Als unsere Zeitung 2014 das erste Mal über Andrea Heitz und ihr Wiebelskircher Hundehotel berichtet, schien noch alles in Butter zu sein. Zufriedene Hunde, zufriedene Halter und eine Hundepensionsbetreiberin, die sich ein stabiles berufliches Standbein erhoffte. SZ-Leser-Reporterin Petra Hubert macht die Lokalredaktion Neunkirchen jetzt auf die bevorstehende Schließung von „Hundeleben Saar“ aufmerksam.


Mit der Meldung der Nutzungsänderung (vom Privathaus zu einer gewerblich genutzten Immobilie) an das Bauamt der Stadt Neunkirchen hätten die Probleme bereits 2011 begonnen, sagt Andrea Heitz der SZ. 2010 hat sie das Anwesen etwas außerhalb der Ortslage erworben. Erst sei die gewerbliche Nutzung als Hundepension genehmigt worden, dann – nach einem personellen Wechsel in der Behörde – seien Auflagen vor allem hinsichtlich des Brandschutzes gemacht worden. Dabei ging es, so Heitz, um den Abstand des für Löscharbeiten erforderlichen Hydranten vom Haus. Maximal 80 Meter habe das Bauamt gefordert, der Hydrant sei aber rund 190 Meter entfernt gewesen. Also setzte sich die Jung-Unternemerin mit der Kommunalen Energie- und Wasserversorgung Neunkirchen (KEW) ins Benehmen, um für Abhilfe zu sorgen. „Doch mir wurde mitgeteilt, es sei nicht möglich, die Leitung vom vorhandenen Hyydranten zu meinem Anwesen zu verlängern, weil das eine Stichleitung sei, bei der die Hygiene des Wassers nicht gewährleistet werden könne“, sagt Andrea Heitz. Ihr wurde gesagt, eine Alternative könne ein Löschteich oder ein Tank sein. Was ihre finanziellen Möglichkeiten aber restlos überfordere.

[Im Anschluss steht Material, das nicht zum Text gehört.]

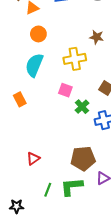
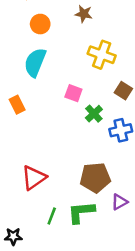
brown star: (97, 37) -> (84, 14), moved
yellow cross: (75, 59) -> (102, 55), moved, turned 30
red triangle: (33, 159) -> (34, 178), size x1.5

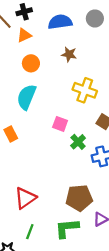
green line: (52, 216) -> (30, 232), moved

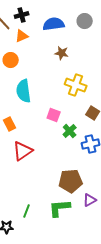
orange circle: (31, 63) -> (11, 60), moved
cyan semicircle: (26, 97) -> (24, 91), turned -30
red triangle: (25, 198) -> (23, 151), moved

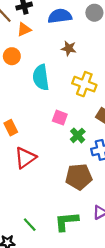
cyan semicircle: (24, 91) -> (41, 77), moved
brown pentagon: (71, 181) -> (79, 177), moved
green line: (27, 211) -> (30, 225), turned -64

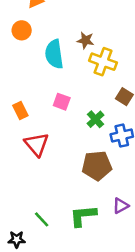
brown star: (69, 48) -> (85, 40), moved
pink square: (60, 118) -> (62, 102), moved
red triangle: (25, 158) -> (37, 144), turned -35

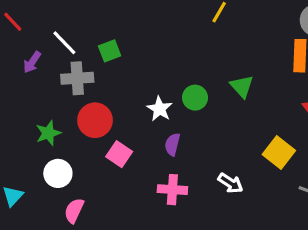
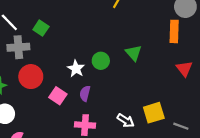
green square: (110, 51) -> (41, 28), turned -35
yellow square: (279, 152) -> (154, 113), moved, turned 35
pink square: (119, 154) -> (58, 96), moved

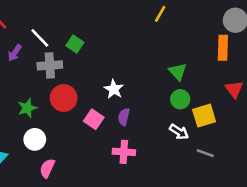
green circle: (101, 61) -> (180, 99), moved
yellow square: (154, 113) -> (204, 116), moved
white arrow: (126, 121) -> (179, 132), moved
gray line: (181, 126) -> (205, 153), moved

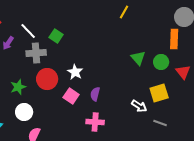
white star: (114, 89) -> (75, 72), moved
green circle: (180, 99) -> (161, 62), moved

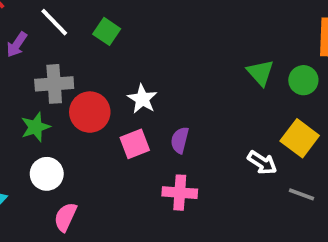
gray cross: (36, 53) -> (54, 84), moved
yellow square: (159, 93) -> (300, 138), turned -36
pink square: (71, 96) -> (135, 144), turned 35

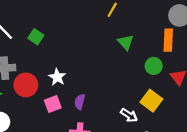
green triangle: (260, 73) -> (126, 42), moved

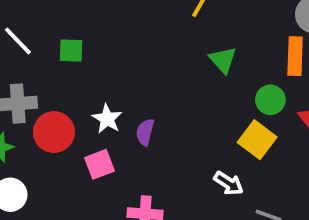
green square: (36, 37) -> (71, 50), turned -32
yellow square: (151, 101) -> (257, 140), moved
purple semicircle: (80, 102) -> (145, 132), moved

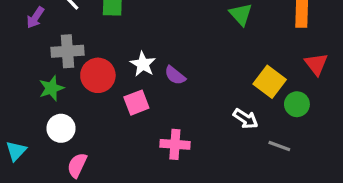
green circle: (270, 100) -> (297, 104), moved
purple semicircle: (145, 132) -> (175, 75), turned -65

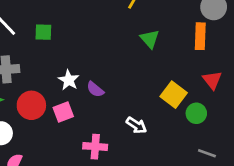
red circle: (98, 75) -> (31, 105), moved
white arrow: (246, 119) -> (136, 125), moved
gray line: (279, 146) -> (207, 153), moved

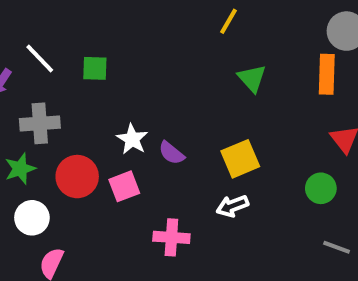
yellow square: (174, 95) -> (240, 159), moved, turned 30
white arrow: (136, 125) -> (232, 206), turned 126

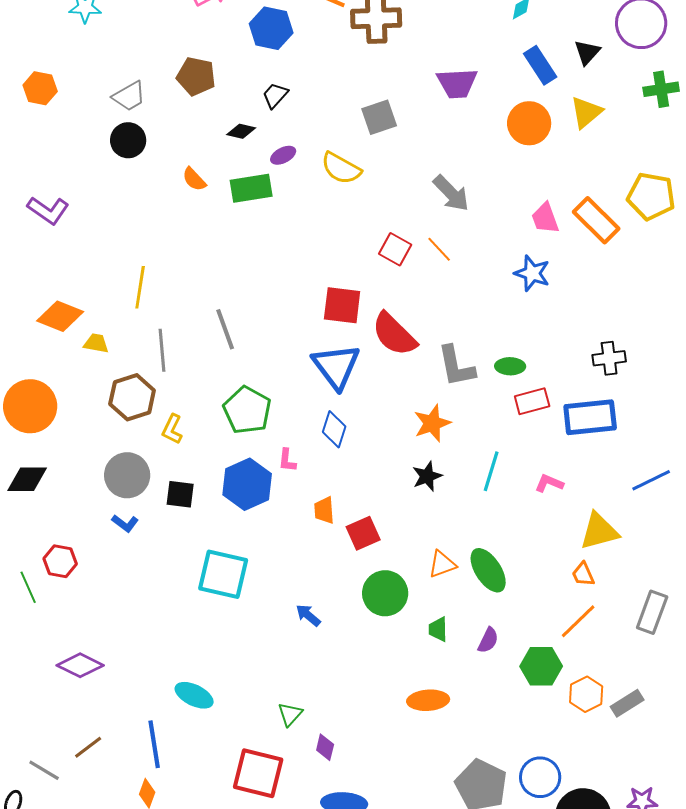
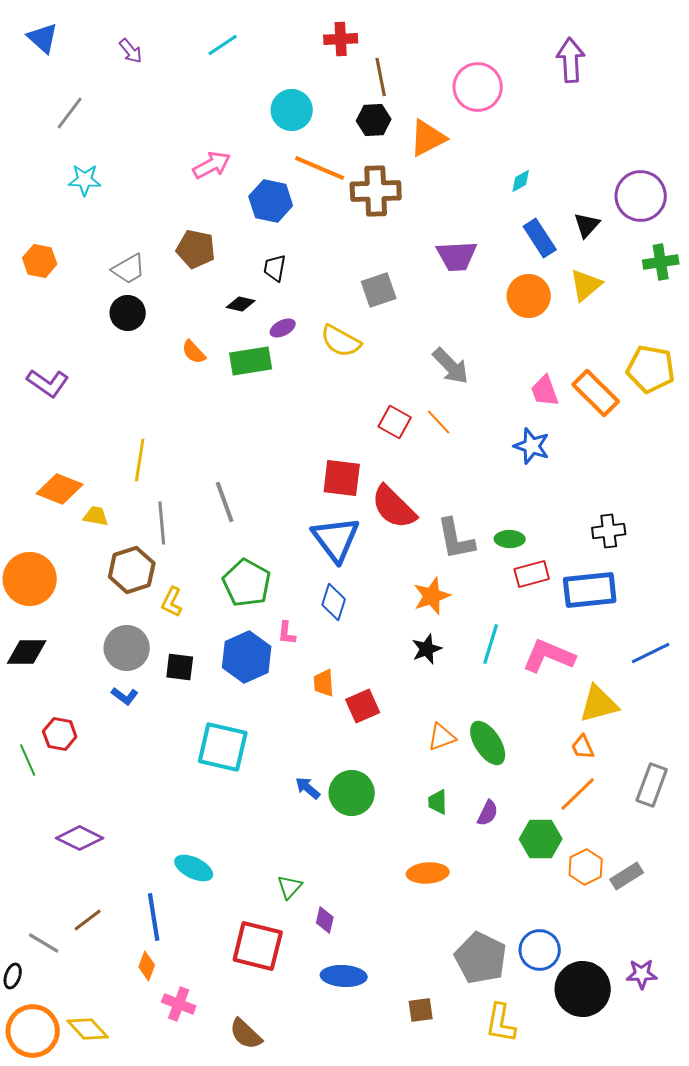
black trapezoid: (275, 95) -> (275, 268), turned -32
pink L-shape: (549, 483) -> (549, 656), size x1.8
green circle: (385, 593) -> (352, 793), moved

So ging es wohl zwischen der Hauseigentümerin und dem Bauamt eine Zeitlang hin und her, bis die Tierfreundin kürzlich ein Schreiben des Bauamts erreicht hat, in dem Fristen gesetzt wurden. Das veranlasste Andrea Heitz zu dem Entschluss, die Hundepension zu schließen und das Haus samt großem Grundstück zu verkaufen. Für private Nutzer gebe es nämlich keinen Brandschutz-Stress. Ob sie an anderer Stelle noch einmal versucht, eine neue Hundepension zu eröffnen, weiß sie noch nicht. Vorerst fühlt sie sich nach eigener Aussage zermürbt von Vorschriften und Behörden.

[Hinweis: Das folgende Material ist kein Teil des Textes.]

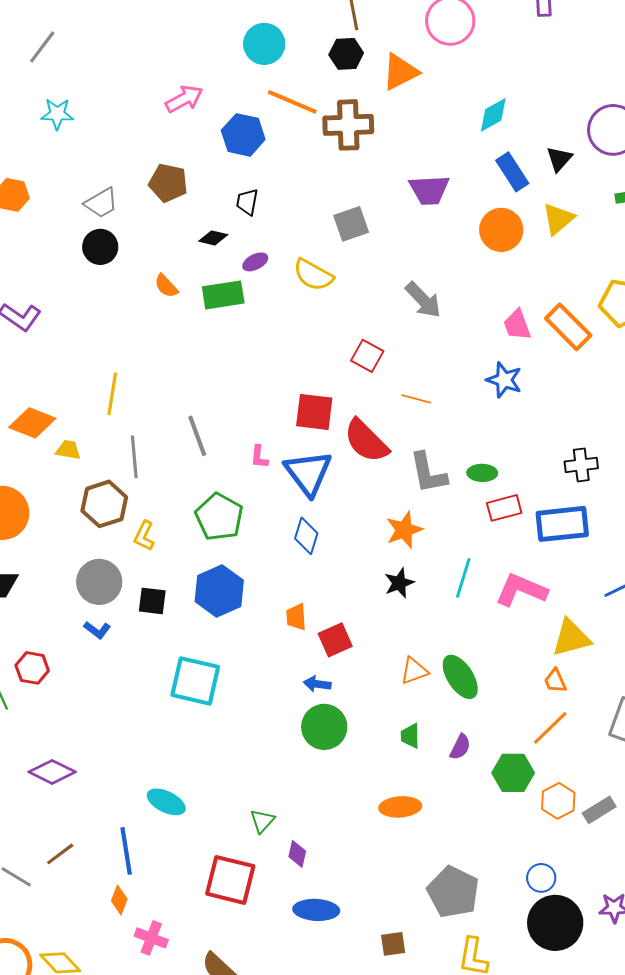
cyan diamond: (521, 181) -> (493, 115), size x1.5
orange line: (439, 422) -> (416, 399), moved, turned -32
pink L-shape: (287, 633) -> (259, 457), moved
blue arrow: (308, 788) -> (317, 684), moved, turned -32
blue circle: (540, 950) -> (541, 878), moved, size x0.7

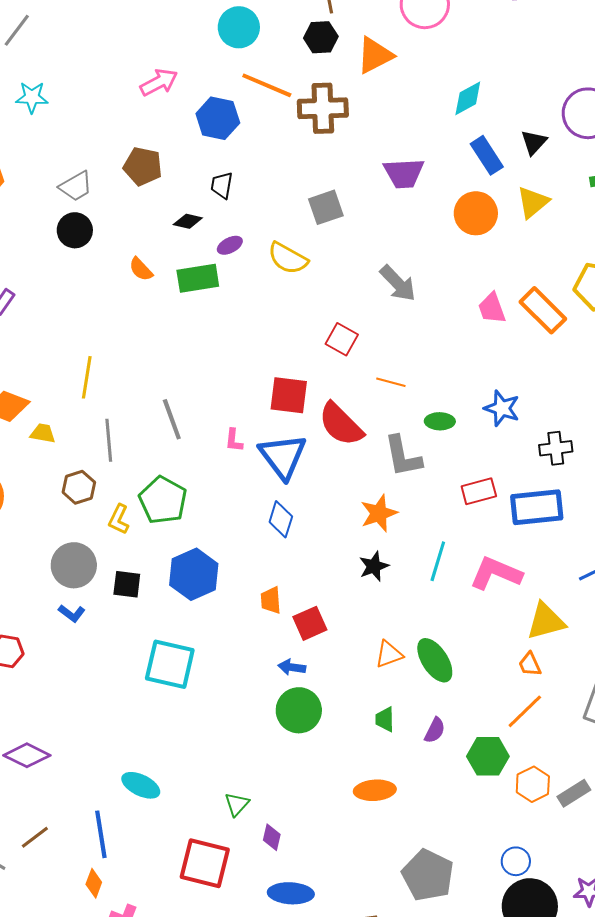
blue star: (504, 380) -> (502, 408), moved
green ellipse: (482, 473) -> (440, 421), moved
brown hexagon: (104, 504) -> (79, 487), size x0.7
green pentagon: (219, 517) -> (163, 500), moved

Die Kreisstadt Neunkirchen bedauert es sehr, dass die Betreiberin Andrea Heitz ihre Hundepension, welche im sogenannten Außenbereich von Wiebelskirchen liege, schließen will. Bereits mit Erteilung der Baugenehmigung im Juni 2011  sei eindeutig gewesen, dass die Löschwassermenge von 48 Kubikmetern über einen Zeitraum von zwei Stunden sicherzustellen ist. So die Stellungnahme der Stadt Neunkirchen auf Anfrage der SZ. Außerdem sei damals auch die Auflage erteilt worden, dass eine für Feuerwehrfahrzeuge befahrbare Zufahrt zu diesem Grundstück im Außenbereich nachzuweisen sei.

„In all den Jahren hat die Kreisstadt in zahlreichen Beratungsgesprächen und mit Fristverlängerungen ein außergewöhnliches Entgegenkommen gezeigt und Andrea Heitz intensiv unterstützt. So hatte die Stadt auch eigenständig die angesprochene notwendige Zufahrt fachgerecht instand gesetzt und die entsprechenden Wegsanierungs- und Freischneidearbeiten im Oktober 2016 abgeschlossen“, so die städtische Stellungnahme wörtlich.

Für die Löschwasserversorgung sei ein Löschwassertank als kostengünstigste Variante notwendig. Hierzu gebe es die entsprechenden gesetzlichen Vorgaben und DIN-Regelungen. Von daher sei es bei aller Felixibilität und Kooperationsbereitschaft, der Stadtverwaltung nicht möglich gewesen, sich auf Dauer über die Brandschutzauflagen hinwegzusetzen. Denn falls etwas passiere, sei die Stadt direkt strafrechtlich haftbar.

„Von daher konnte jetzt nach fast sieben Jahren nicht mehr länger gewartet werden. Die Unternehmerin hatte sowohl im November 2016, als auch im Januar 2018 angekündigt, sie werde die entsprechenden Anforderungen zur Löschwasserversorgung umsetzen, jedoch ohne ein Datum zu nennen. Ein noch längeres Abwarten war der Stadtverwaltung nun nicht mehr länger möglich, deshalb wurde Andrea Heitz Anfang Februar letztmalig aufgefordert, binnen zwei Monaten, sprich bis zum 1. April 2018, die Löschwasserversorgung herzustellen. Dies bedeutet aber auch, dass die Versorgung mittels des Tanks auch bis zu diesem Datum noch hergerichtet werden kann und somit eine Schließung sicher abzuwehren wäre“, lässt die Stadt der Hundepensions-Betreiberin noch ein Türchen offen.